Selam Anvar Da'ud is an old man with a white beard and a face lined with worry. He lives in Baquba, a town about 40 kilometers northeast of Baghdad. Several weeks ago, he said, three of his sons were involved in a car accident.

Da'ud pulls out a document signed by a U.S. official in Baquba but said it has not helped him to get inside the assistance center to find out about his sons. Da'ud calls the Americans "useless."

"[The Americans] don't help us. They don't allow me to go inside and look. I brought a letter from a municipality of Baquba, and the man who wrote it is an American. And still they don't let me go inside to see if my sons are dead or alive," Da'ud said.

Amer wants to know whether his father is dead or alive. Amer said his father earned his living driving a taxi in Baghdad. Two days ago, he said, a gang attacked his father, robbed him, and likely injured or killed him. Bystanders told Amer that, by coincidence, a U.S. patrol was passing by. They told Amer that the soldiers took his father away, perhaps to a hospital or the morgue.

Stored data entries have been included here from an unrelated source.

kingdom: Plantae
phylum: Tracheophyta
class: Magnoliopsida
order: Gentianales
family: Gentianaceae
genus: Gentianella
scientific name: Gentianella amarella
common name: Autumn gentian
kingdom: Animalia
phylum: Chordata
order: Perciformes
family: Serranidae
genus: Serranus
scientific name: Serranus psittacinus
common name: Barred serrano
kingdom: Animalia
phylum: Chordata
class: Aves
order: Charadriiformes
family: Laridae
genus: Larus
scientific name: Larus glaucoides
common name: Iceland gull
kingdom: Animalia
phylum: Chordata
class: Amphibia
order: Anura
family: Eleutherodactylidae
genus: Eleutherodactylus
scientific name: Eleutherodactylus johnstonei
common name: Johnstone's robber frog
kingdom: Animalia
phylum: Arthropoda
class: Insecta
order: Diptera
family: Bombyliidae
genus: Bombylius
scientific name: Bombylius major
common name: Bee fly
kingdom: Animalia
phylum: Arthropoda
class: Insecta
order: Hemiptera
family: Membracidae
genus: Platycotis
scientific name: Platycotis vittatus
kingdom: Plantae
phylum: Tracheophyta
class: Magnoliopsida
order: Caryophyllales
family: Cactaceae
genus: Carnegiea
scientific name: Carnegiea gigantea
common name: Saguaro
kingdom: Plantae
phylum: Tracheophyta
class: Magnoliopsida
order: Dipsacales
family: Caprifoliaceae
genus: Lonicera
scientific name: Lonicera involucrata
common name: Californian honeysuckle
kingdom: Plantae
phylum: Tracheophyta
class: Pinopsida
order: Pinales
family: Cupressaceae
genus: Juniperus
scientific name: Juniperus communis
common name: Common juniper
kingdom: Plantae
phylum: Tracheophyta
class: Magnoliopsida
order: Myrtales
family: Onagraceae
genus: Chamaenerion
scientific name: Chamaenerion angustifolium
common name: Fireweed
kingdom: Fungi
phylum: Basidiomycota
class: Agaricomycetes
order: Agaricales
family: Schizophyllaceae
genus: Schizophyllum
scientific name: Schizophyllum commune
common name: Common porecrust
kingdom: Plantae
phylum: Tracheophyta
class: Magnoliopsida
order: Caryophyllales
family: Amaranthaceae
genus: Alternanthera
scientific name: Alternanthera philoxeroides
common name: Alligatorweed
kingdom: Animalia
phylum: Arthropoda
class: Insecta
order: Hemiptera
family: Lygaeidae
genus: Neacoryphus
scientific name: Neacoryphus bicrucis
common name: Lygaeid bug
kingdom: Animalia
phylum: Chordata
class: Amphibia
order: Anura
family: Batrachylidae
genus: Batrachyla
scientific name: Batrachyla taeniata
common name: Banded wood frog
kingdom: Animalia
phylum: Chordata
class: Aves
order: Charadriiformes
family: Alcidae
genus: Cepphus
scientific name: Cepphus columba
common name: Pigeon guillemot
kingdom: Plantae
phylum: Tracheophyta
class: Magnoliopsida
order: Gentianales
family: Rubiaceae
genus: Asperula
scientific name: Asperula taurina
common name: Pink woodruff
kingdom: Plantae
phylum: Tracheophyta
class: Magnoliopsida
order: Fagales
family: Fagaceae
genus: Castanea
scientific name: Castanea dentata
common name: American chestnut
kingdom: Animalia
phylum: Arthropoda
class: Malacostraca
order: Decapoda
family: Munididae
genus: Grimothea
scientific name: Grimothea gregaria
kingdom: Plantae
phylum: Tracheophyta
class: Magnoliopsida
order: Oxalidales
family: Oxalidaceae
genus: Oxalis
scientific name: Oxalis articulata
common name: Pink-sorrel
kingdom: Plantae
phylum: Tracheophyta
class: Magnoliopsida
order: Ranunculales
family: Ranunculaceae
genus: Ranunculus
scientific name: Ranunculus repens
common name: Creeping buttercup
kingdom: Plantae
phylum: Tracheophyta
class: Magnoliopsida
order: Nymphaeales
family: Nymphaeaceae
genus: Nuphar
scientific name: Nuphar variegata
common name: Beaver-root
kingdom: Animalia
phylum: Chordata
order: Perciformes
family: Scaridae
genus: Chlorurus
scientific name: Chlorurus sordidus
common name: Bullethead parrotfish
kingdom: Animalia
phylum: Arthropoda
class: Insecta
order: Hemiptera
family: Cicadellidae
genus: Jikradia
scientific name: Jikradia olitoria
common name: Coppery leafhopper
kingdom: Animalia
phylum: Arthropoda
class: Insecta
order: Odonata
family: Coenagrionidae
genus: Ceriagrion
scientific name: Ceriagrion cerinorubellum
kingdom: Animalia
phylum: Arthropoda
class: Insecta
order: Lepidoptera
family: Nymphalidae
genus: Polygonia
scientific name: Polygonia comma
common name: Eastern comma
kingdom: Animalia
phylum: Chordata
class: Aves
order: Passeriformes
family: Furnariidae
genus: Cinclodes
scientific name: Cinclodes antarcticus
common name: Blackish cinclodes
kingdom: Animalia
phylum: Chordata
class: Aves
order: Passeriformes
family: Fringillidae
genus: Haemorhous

Amer said he wants to see his father if he is recovering in a hospital, or take his body home if he is dead. "I just want to know if my father is alive or dead and where he is. I come here to speak with [U.S. officials]. I have been coming here from Sunday [2 November] until today. I come to speak with [the Americans], but they say they can do nothing for me," Amer said.

Amer said U.S. officials just send him from one place to another. He says he was sent to the Baghdad airport but was given no information there. He was told to visit the International Committee of the Red Cross, but he said the organization has been able to offer little help since it was attacked by a suicide bomber last week.

"We visited many morgues," Amer said. "They are full of corpses, but I did not find my father. I don't need to get inside the compound. What I want them to give me is information, and I get nothing."

Amer said there is nothing that can be done to make the Americans change their ways. He angrily says that if he had "something in his hands," he would teach them "how to behave."

Amer said the U.S. troops who invaded the country in March were different. "Those soldiers treated people much better," Amer lamented, "not like the ones who are based in the compound now and who are afraid of people."